Smith & Wesson’s small J-frame revolvers are among its most popular. They’ve been going strong for 70 years, starting with the introduction of the gun that would become the Chief’s Special back in 1950. Going back even further, one of S&W’s first firearm offerings, 1857’s Model Number One, was a small-framed wheel gun.
This traditional 5-shot .38 Special revolver with an exposed hammer was immensely popular and spawned several variants including the somewhat famous aluminum-framed Model 37. It retained the traditional lines of the Model 36 but was lighter in weight. Today, the Model 37 is no longer in production but its descendant, the Model 637, is alive and kicking.

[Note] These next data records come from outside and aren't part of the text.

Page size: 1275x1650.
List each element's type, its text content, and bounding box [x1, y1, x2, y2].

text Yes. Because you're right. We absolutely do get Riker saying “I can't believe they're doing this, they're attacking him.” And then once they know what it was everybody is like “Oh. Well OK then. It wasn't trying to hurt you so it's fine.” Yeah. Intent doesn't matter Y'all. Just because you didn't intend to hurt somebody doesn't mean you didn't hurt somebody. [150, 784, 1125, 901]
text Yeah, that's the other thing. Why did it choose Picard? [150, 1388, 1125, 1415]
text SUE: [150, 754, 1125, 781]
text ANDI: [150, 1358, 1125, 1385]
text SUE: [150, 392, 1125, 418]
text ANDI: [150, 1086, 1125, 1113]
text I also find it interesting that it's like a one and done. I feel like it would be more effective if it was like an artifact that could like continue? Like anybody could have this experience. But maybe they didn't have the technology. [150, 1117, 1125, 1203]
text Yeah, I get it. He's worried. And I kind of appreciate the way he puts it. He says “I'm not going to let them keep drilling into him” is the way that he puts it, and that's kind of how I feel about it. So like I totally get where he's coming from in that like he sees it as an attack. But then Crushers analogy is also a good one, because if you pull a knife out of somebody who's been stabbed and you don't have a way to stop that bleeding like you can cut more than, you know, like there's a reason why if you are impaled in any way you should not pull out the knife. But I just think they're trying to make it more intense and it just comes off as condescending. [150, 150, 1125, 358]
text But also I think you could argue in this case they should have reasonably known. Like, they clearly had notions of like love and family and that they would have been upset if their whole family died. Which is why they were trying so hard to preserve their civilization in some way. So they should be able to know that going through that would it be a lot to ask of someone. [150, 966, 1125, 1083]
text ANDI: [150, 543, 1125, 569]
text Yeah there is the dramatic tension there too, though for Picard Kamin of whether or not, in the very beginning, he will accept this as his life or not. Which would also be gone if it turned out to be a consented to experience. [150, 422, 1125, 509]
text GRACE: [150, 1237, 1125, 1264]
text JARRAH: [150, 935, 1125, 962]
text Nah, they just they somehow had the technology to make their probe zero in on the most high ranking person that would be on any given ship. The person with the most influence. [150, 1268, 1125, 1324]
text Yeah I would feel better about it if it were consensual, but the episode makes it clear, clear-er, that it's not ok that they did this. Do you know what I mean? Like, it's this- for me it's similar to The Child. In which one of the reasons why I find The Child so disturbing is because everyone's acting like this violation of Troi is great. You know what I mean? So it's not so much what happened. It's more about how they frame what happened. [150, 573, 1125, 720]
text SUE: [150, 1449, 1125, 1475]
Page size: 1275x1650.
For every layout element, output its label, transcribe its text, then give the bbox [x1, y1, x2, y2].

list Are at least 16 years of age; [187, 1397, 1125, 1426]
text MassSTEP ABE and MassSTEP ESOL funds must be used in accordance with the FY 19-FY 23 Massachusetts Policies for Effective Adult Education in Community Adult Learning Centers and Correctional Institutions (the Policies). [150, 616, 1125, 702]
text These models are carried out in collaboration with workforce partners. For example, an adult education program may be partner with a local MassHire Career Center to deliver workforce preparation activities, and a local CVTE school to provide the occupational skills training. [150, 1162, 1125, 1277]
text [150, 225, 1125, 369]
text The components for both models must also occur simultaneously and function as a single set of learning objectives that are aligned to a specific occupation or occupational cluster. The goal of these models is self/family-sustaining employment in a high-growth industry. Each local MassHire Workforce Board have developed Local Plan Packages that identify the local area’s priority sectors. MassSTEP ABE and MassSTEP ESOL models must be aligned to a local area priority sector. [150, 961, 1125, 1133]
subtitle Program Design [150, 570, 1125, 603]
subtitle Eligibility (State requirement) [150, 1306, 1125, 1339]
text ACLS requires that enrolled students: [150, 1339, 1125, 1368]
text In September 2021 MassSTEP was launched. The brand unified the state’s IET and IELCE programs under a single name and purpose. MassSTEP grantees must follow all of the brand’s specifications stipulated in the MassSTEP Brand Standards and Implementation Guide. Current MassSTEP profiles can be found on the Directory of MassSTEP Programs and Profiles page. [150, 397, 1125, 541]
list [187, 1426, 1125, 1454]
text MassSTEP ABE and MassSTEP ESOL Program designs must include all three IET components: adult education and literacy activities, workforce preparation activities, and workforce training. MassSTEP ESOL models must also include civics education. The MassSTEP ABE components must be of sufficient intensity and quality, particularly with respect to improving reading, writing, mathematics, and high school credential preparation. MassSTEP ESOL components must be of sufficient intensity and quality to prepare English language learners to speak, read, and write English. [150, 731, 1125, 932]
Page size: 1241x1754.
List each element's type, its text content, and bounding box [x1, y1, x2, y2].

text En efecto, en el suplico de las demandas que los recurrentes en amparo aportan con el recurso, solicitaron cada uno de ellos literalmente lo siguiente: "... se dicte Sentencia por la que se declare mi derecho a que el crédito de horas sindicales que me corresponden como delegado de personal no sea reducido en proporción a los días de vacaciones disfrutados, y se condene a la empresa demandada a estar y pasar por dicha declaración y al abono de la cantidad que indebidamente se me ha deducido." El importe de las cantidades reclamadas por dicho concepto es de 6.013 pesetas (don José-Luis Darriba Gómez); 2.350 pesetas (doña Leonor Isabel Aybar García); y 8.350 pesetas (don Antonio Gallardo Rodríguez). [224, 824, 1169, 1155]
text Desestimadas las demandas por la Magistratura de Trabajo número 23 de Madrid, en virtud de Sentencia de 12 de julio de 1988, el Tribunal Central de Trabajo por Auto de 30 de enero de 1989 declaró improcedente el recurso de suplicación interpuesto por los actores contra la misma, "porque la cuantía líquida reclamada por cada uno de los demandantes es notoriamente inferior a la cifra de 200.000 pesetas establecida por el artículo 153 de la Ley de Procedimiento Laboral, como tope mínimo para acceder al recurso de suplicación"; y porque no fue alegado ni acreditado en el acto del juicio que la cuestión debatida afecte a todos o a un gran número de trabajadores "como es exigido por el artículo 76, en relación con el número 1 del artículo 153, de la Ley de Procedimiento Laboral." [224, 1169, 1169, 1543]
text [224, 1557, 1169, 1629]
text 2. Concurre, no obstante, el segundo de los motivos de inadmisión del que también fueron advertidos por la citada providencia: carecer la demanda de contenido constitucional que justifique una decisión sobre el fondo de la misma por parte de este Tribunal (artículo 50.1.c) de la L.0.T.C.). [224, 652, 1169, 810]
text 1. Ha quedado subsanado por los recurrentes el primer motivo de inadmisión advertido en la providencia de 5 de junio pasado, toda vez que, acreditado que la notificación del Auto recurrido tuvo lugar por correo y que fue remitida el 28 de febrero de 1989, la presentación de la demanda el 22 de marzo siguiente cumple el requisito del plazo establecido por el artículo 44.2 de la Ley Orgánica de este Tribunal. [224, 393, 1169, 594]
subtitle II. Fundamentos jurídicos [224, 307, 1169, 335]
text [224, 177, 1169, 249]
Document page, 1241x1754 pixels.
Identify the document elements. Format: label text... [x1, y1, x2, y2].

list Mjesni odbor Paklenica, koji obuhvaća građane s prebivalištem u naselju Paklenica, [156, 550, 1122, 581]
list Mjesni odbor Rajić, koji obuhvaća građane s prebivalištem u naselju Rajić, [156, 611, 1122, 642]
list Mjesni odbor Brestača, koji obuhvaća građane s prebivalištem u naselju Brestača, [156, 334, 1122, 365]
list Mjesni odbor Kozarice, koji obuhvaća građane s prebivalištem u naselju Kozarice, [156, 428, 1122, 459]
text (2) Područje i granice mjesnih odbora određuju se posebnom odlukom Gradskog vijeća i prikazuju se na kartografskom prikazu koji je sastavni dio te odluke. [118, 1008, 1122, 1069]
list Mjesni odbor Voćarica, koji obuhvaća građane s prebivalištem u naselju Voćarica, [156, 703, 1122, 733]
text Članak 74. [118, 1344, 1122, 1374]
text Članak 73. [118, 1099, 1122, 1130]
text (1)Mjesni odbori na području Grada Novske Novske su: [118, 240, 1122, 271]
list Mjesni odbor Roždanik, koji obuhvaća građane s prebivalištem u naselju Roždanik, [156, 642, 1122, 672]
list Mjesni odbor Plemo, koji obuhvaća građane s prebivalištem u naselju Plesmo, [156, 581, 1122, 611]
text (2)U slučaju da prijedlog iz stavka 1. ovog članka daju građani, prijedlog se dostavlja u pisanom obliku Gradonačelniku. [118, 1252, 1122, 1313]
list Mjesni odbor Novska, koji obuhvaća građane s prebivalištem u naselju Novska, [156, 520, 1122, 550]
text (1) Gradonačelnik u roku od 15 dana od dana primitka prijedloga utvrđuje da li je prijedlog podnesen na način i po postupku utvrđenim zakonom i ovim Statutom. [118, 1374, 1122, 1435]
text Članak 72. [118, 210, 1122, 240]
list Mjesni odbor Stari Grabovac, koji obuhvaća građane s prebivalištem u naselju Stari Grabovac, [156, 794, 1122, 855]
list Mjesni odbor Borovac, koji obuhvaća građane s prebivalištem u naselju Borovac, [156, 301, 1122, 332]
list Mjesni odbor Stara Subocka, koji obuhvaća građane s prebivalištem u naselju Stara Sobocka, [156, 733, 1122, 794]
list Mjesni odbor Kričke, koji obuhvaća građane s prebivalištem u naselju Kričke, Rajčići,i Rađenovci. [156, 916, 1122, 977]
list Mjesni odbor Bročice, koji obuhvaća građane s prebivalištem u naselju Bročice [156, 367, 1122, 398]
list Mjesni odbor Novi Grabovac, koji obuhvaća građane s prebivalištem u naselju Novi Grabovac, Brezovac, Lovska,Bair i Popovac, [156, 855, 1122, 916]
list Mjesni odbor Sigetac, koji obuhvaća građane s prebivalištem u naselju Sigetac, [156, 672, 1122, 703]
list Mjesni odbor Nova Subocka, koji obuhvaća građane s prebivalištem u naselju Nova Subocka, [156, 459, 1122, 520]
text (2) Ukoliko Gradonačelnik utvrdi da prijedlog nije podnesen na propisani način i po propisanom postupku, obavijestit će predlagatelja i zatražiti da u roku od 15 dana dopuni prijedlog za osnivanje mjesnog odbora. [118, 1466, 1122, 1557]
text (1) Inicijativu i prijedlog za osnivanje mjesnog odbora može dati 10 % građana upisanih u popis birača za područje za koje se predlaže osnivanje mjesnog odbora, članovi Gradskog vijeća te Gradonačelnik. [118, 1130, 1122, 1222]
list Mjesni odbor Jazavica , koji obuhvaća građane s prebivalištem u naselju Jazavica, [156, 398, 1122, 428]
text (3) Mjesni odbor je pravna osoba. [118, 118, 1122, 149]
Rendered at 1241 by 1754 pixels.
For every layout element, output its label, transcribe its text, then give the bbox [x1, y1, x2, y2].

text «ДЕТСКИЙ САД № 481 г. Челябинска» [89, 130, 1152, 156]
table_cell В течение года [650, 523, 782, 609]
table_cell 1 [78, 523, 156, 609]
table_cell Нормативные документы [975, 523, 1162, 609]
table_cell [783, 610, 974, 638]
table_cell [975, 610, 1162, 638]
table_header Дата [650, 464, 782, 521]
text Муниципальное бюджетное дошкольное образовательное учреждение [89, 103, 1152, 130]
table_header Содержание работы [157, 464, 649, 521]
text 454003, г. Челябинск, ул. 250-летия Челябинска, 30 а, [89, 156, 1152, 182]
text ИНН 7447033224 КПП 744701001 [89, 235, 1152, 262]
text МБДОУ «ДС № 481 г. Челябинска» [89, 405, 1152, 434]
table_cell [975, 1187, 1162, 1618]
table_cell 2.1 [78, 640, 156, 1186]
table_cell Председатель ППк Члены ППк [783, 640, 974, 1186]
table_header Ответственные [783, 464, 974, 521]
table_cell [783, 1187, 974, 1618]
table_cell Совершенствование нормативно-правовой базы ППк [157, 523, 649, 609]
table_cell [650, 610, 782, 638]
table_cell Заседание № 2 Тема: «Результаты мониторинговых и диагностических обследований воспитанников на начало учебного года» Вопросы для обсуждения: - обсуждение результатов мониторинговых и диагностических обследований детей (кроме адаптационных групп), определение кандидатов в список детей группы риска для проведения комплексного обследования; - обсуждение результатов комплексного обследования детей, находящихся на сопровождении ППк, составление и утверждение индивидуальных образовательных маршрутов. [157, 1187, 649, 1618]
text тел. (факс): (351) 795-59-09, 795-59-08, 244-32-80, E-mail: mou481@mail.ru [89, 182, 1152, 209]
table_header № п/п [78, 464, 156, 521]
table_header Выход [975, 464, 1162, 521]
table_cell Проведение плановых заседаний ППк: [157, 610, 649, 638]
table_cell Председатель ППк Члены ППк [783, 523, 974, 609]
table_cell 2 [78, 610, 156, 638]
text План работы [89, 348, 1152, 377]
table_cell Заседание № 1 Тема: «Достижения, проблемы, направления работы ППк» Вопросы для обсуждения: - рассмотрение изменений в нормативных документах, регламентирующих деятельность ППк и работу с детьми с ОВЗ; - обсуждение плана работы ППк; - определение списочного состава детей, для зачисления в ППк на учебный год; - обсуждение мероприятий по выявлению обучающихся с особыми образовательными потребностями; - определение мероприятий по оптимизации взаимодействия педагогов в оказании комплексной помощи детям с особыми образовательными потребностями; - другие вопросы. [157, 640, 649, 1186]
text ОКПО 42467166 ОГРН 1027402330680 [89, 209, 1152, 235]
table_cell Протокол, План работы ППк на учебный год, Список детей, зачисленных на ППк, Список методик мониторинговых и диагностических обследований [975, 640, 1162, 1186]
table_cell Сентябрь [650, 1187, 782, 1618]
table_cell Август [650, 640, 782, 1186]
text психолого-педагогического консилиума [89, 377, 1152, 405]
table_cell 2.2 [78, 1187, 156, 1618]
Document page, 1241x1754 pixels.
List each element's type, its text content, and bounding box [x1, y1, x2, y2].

The Model 637 has an alloy frame to keep weight down but the cylinder, crane, and barrel are all made of stainless steel. The 637 also bears some of the new Smith & Wesson features like the keylock above the cylinder release and the lack of a hammer-mounted firing pin.
Fully loaded, the gun weighs 14.3-ounces and sports a 1.875-inch barrel. The 637 has a rubber boot-style grip instead of the original walnut grips that came on the M37. Although less sexy, the rubber dampens recoil, as the 637 is rated for +P ammunition. Further, there is no shortage of aftermarket grip replacements available.
The small-framed S&W revolvers are considered to have one purpose and one purpose only – concealed carry. They’re lightweight and their curved appearance naturally blends with the curves of the body. Yet, they pack a real punch and are reliable. That’s why they still endear themselves to so many people.
The Smith & Wesson Model 637 has an MSRP of $477 which makes it an affordable and solid contender in the small revolver market.
The debate as to carrying a revolver with an exposed hammer is a whole other matter, one that often steers folks more towards picking up a shrouded-hammer DAO model such as the S&W 642. What are your thoughts?